→ **Problem details**
Which lines in the entries below contain the string "возможностей"? Select and copy each of them, treating uppercase and lowercase as different.

:: Records for the exercise ::

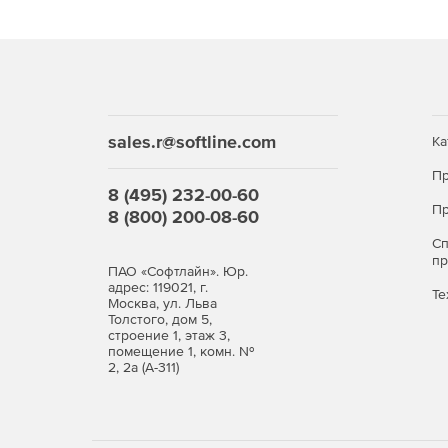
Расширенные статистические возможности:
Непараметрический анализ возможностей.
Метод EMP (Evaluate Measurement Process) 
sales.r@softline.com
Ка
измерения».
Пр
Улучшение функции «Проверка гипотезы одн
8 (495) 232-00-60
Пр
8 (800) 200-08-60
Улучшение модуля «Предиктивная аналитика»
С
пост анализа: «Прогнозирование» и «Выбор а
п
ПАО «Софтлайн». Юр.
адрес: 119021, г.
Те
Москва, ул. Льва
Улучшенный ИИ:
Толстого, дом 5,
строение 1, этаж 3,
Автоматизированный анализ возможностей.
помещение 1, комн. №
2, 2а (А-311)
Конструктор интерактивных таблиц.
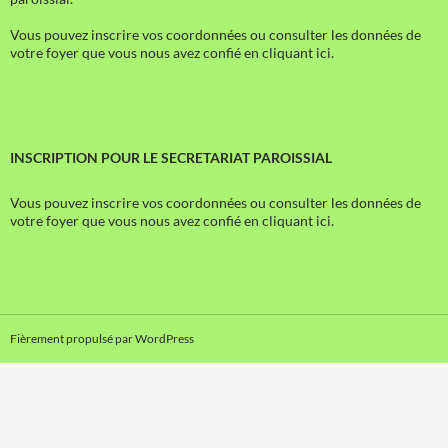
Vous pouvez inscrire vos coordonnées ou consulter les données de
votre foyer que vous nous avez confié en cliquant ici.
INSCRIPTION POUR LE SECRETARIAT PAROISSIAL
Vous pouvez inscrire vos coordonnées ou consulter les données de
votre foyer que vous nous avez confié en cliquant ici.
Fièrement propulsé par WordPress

:::

→ **Reply**
Непараметрический анализ возможностей.
Автоматизированный анализ возможностей.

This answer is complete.